Viernes Santo ‘de limonada’
Otra semana que me dejo llevar por los recuerdos. Escribo en la tarde del Jueves Santo, justo cuando la Iglesia Católica celebra el “día del ... amor fraterno”, de ahí que me vaya a ahorrar críticas, por ejemplo, a este Gobierno, que bien podría denominarse “tres en uno”: los de Sánchez, los de Podemos y los de Yolanda Díaz.
Pero eso queda para otro momento. Y escribo justo a la hora en la que, en mi pueblo y durante mi infancia, se celebraba la Misa vespertina y la ceremonia del lavado de pies. Era el último acto al que se convocaba a los fieles tocando las campanas. Al terminar quedaba expuesto el Santísimo en lo que se llamaba “el Monumento”, que se encontraba en uno de los altares laterales de la iglesia; recuerdo que se organizaban turnos para que siempre hubiese alguien rezando.
Por la noche llegaba la “hora santa”, con uno de los sermones más solemnes, impartido por el predicador que hubiese venido especialmente a oficiar todos los actos litúrgicos de la Semana Santa. Los monaguillos convocábamos a los fieles recorriendo las calles, haciendo sonar las carracas y al grito de “a la hora santa”. Después se imponía el recogimiento, porque había que madrugar al día siguiente.
El Viernes Santo comenzaba con el Vía Crucis. La verdad es que costaba levantarse.

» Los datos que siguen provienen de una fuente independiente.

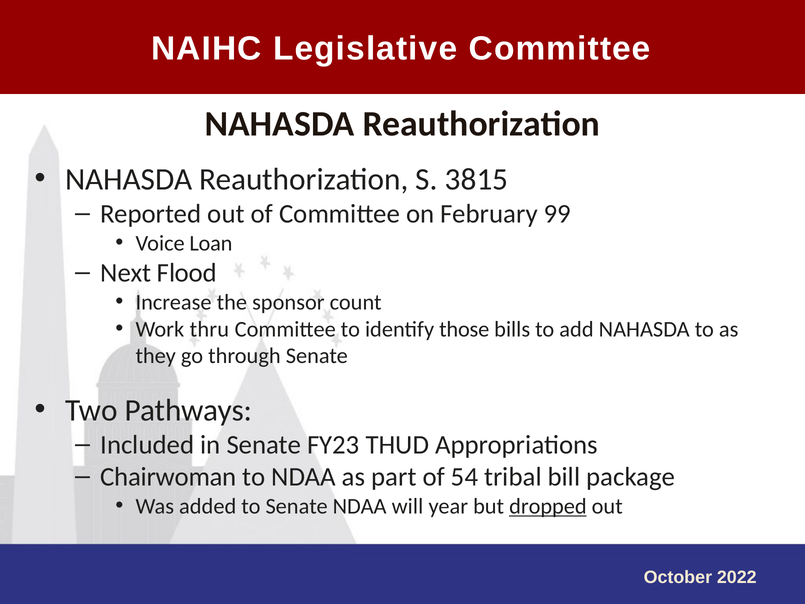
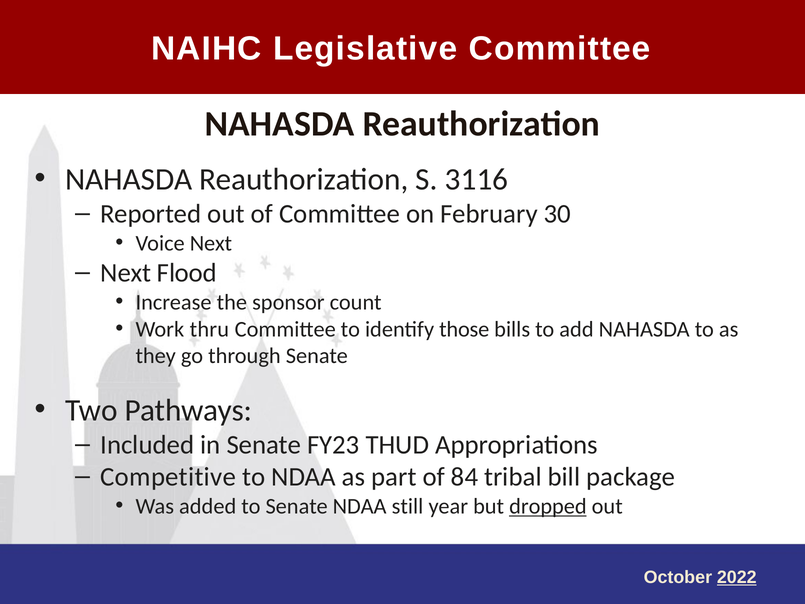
3815: 3815 -> 3116
99: 99 -> 30
Voice Loan: Loan -> Next
Chairwoman: Chairwoman -> Competitive
54: 54 -> 84
will: will -> still
2022 underline: none -> present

Los monaguillos teníamos que hacerlo antes que los demás porque debíamos salir con las carracas otra vez para recordar a los fieles que había llegado el momento de acudir a la iglesia y, desde allí, recorrer las calles del pueblo haciendo las correspondientes estaciones de penitencia.
Generalmente no hacía frío, sino mucho frío. Al terminar, tocaba desayuno fuerte para entrar en calor. Estaba permitido, a pesar del ayuno (ese día ayunaban hasta los judíos, según rezaba el dicho popular) una comida fuerte a base de potaje de vigilia y un segundo plato de bacalao.
A esa hora, la del almuerzo, era habitual que madres y abuelas, convertidas en guardianas de la ortodoxia y de la tradición, nos insistieran en que comiésemos todo lo que quisiéramos en ese momento, porque luego había que ayunar. Del chorizo y otras viandas que llevasen carne, mejor ni hablar durante esa jornada.
A media tarde estaban los oficios del Viernes Santo y, al caer la noche, la procesión del Santo Entierro y la Virgen de la Soledad. El silencio sobrecogía.
Y, después, llegaba el momento lúdico del día: el Ayuntamiento invitaba a limonada y, dependiendo de los años, también caía algún dulce típico de esas fechas, como las rosquillas.
Recuerdo que los bares estaban cerrados a cal y canto, por lo que era prácticamente el único momento de consumo de alcohol, junto al almuerzo de toda la jornada. Lo normal era que a esas horas los estómagos estuviesen vacíos, por lo que el alcohol de la limonada se subía con mucha rapidez y el recogimiento predominante durante todo el día terminaba, generalmente, en “desparrame”. Tiempos que no volverán.